▶ [Excerpt provided]

╔══

Thesis/Dissertation ·
OSTI ID:5466547
Strangeness in the evolution of a quark-gluon plasma is considered. A phenomenological equation of state is used to describe the phase transition between a hot and dense hadron gas and a quark-gluon plasma. The consequences for the phase diagram of strangeness conservation during nuclear collisions are analyzed. The flavor composition of the quark plasma and an equilibrated hadron gas is studied and compared along the phase transition surface. The analysis covers the entire temperature-baryon density plane. When the systems of equal entropy contents are compared, the chemical composition of the hadronization debris from a quark-gluon plasma is similar to that of a chemically equilibrated hadron gas, although in both cases the production level of strange and non-strange antibaryons will be much higher than in observed in proton-proton collisions. Using a schematic hydrodynamic description of relativistic heavy-ion collisions in the regime of complete nuclear stopping, the freeze-out and strange particle energy spectra from a hadronized quark-gluon plasma is studied. Characteristic changes in the slopes of the K{sup +} and K{sup {minus}} meson energy spectra are found and suggested as a signature for the quark-gluon plasma phase transition.

╚══

▶ [Data records]

╔══

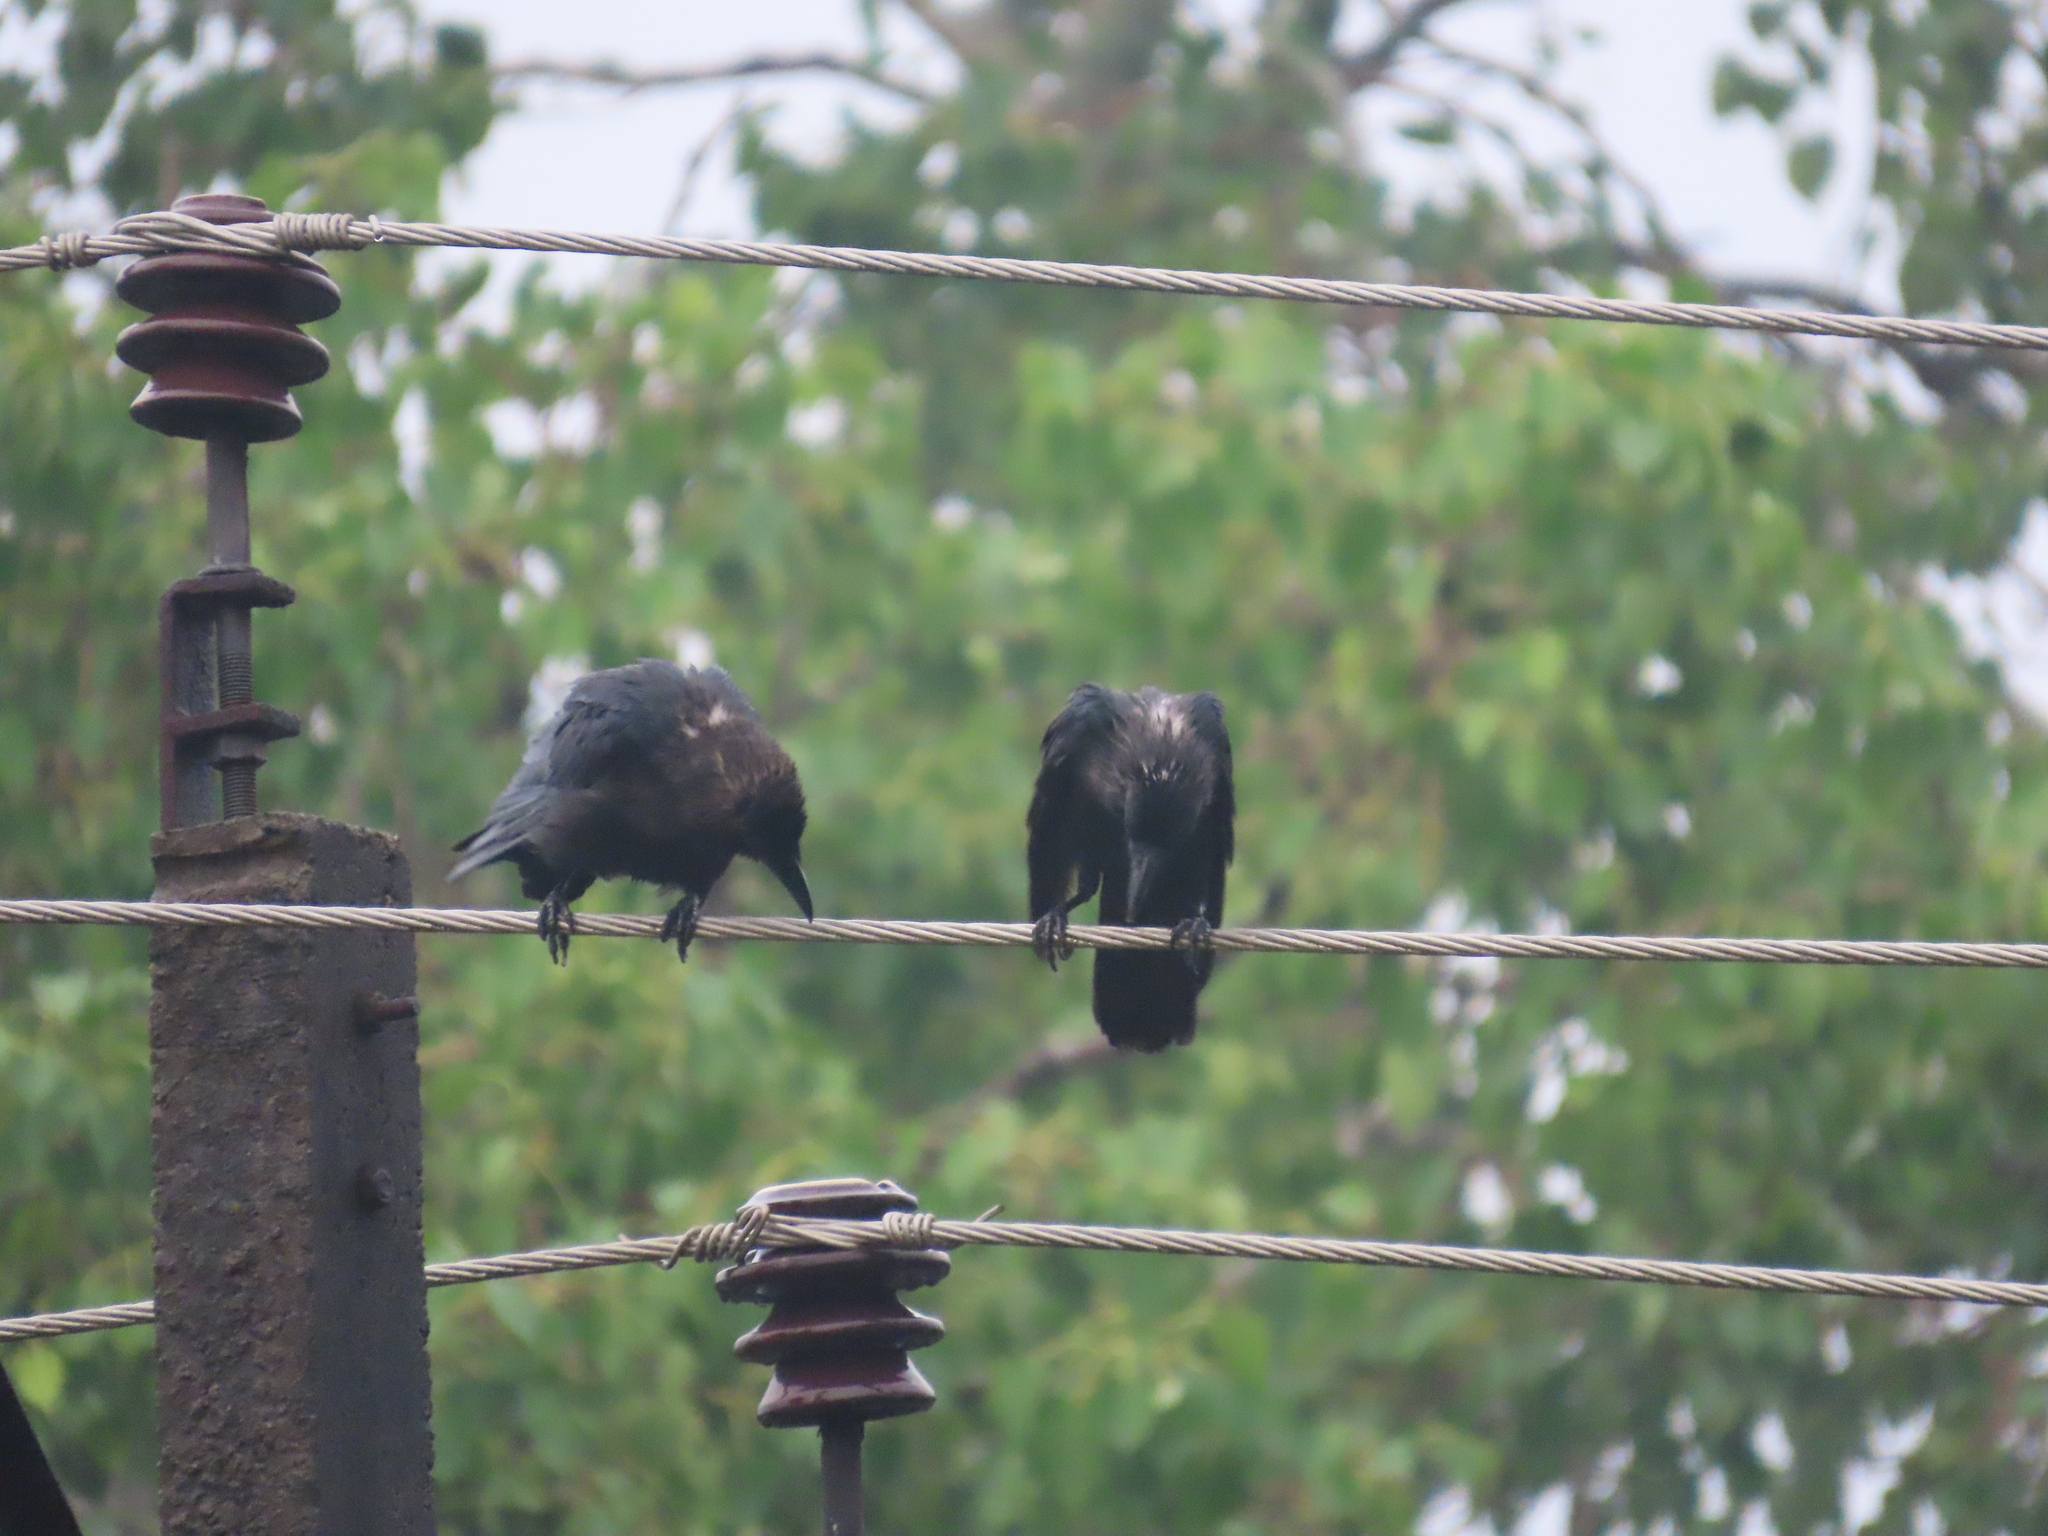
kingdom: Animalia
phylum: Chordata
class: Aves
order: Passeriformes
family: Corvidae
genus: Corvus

╚══
╔══

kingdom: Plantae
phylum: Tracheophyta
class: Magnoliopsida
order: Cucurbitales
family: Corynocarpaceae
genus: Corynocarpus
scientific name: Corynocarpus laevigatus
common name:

╚══
╔══

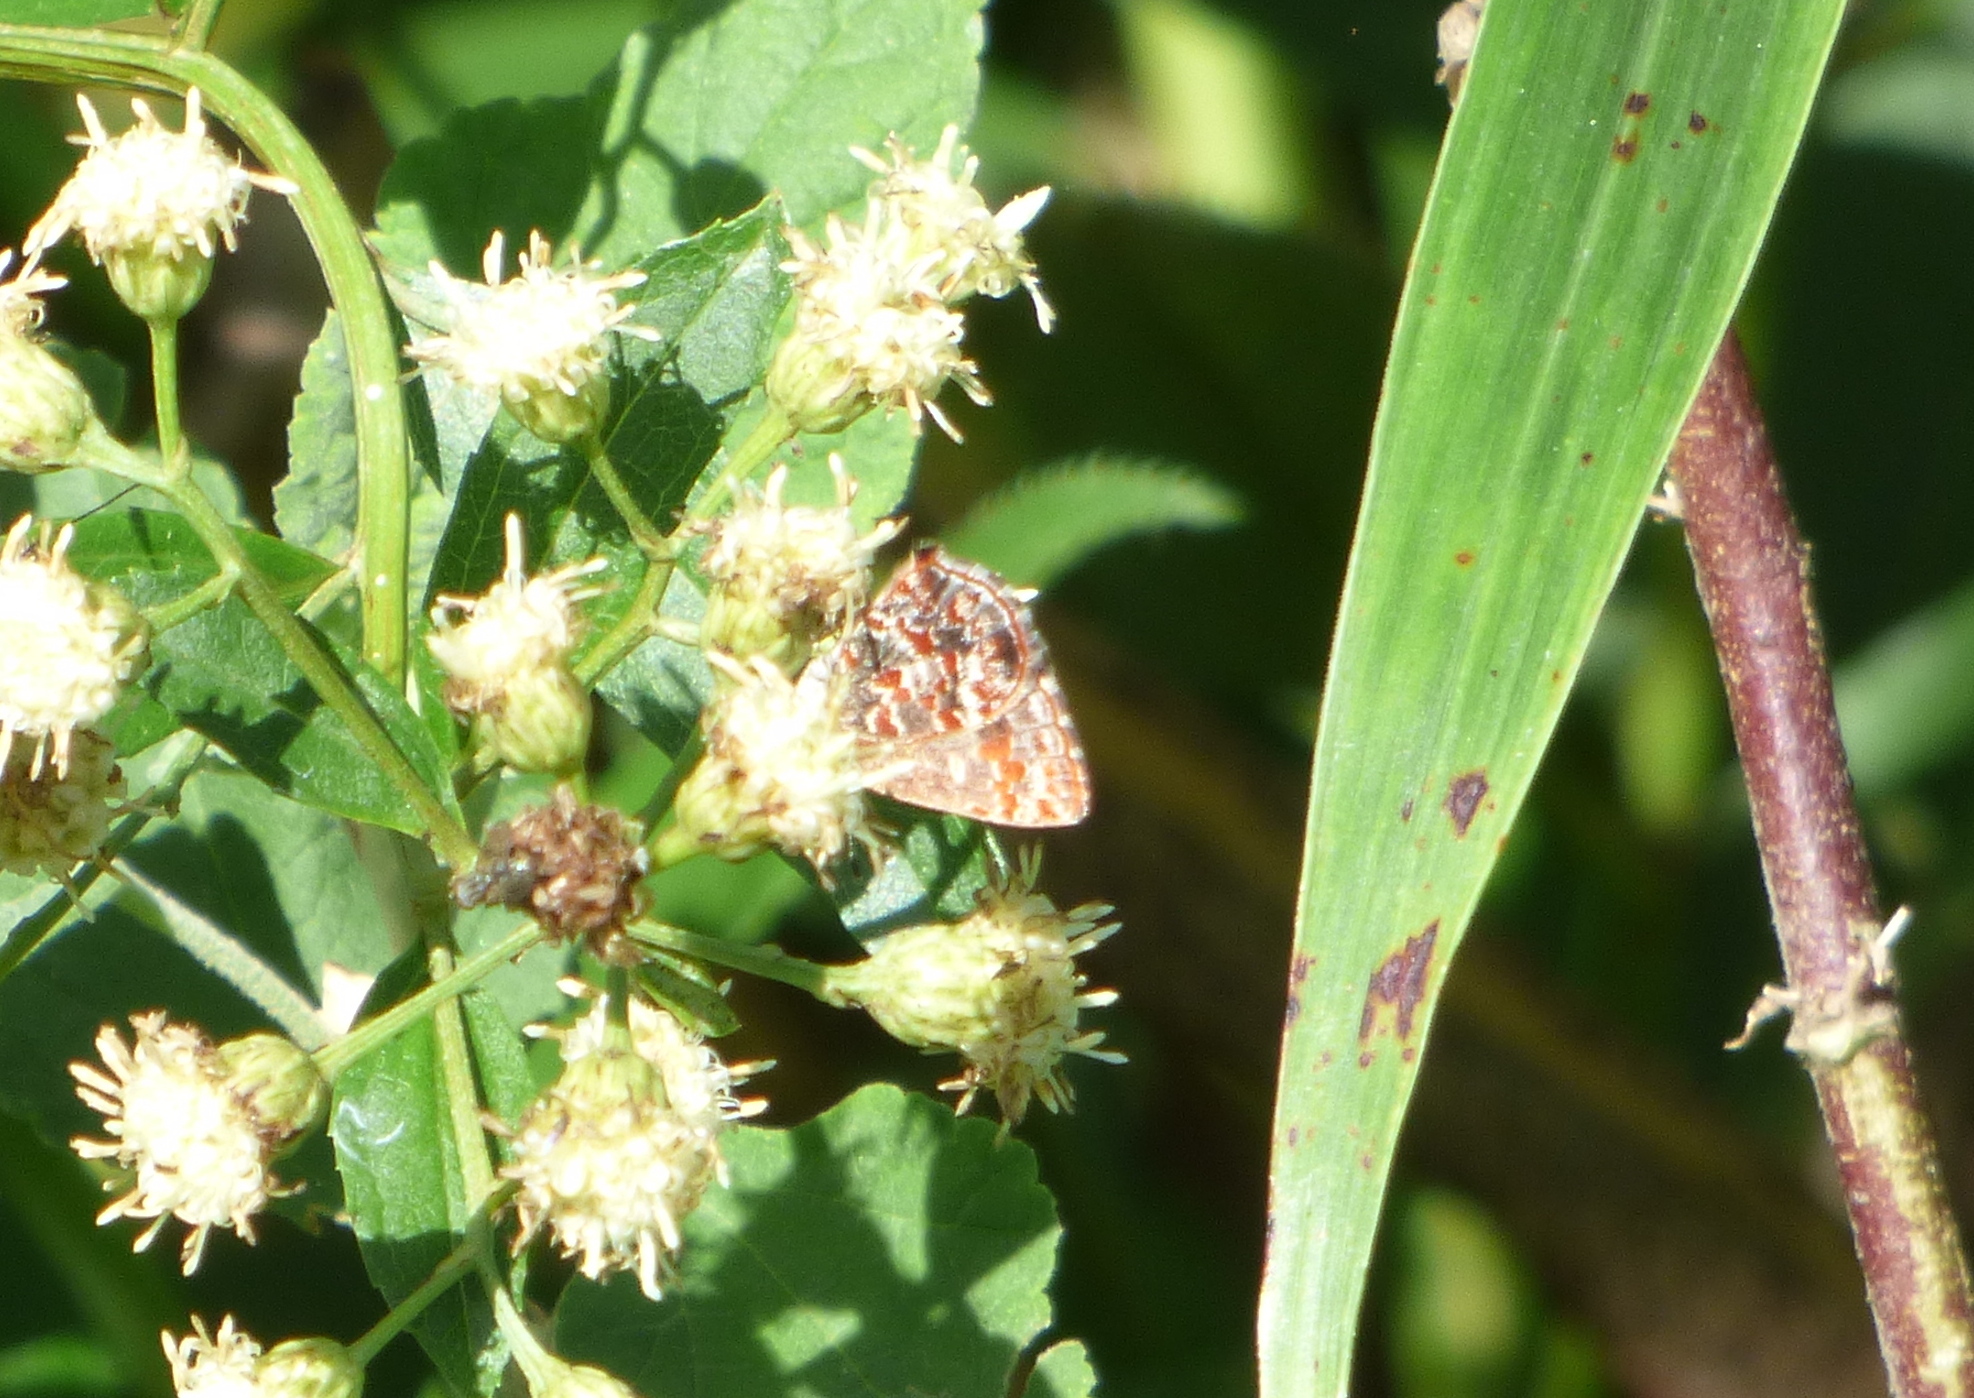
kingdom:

╚══

▶ [About this exercise] According to the abstract on strangeness in a quark-gluon plasma, why is a phenomenological equation of state used? Answer in one to three sentences.

▶ [Response to the task] The phenomenological equation of state is used to describe the phase transition between a hot and dense hadron gas and a quark-gluon plasma.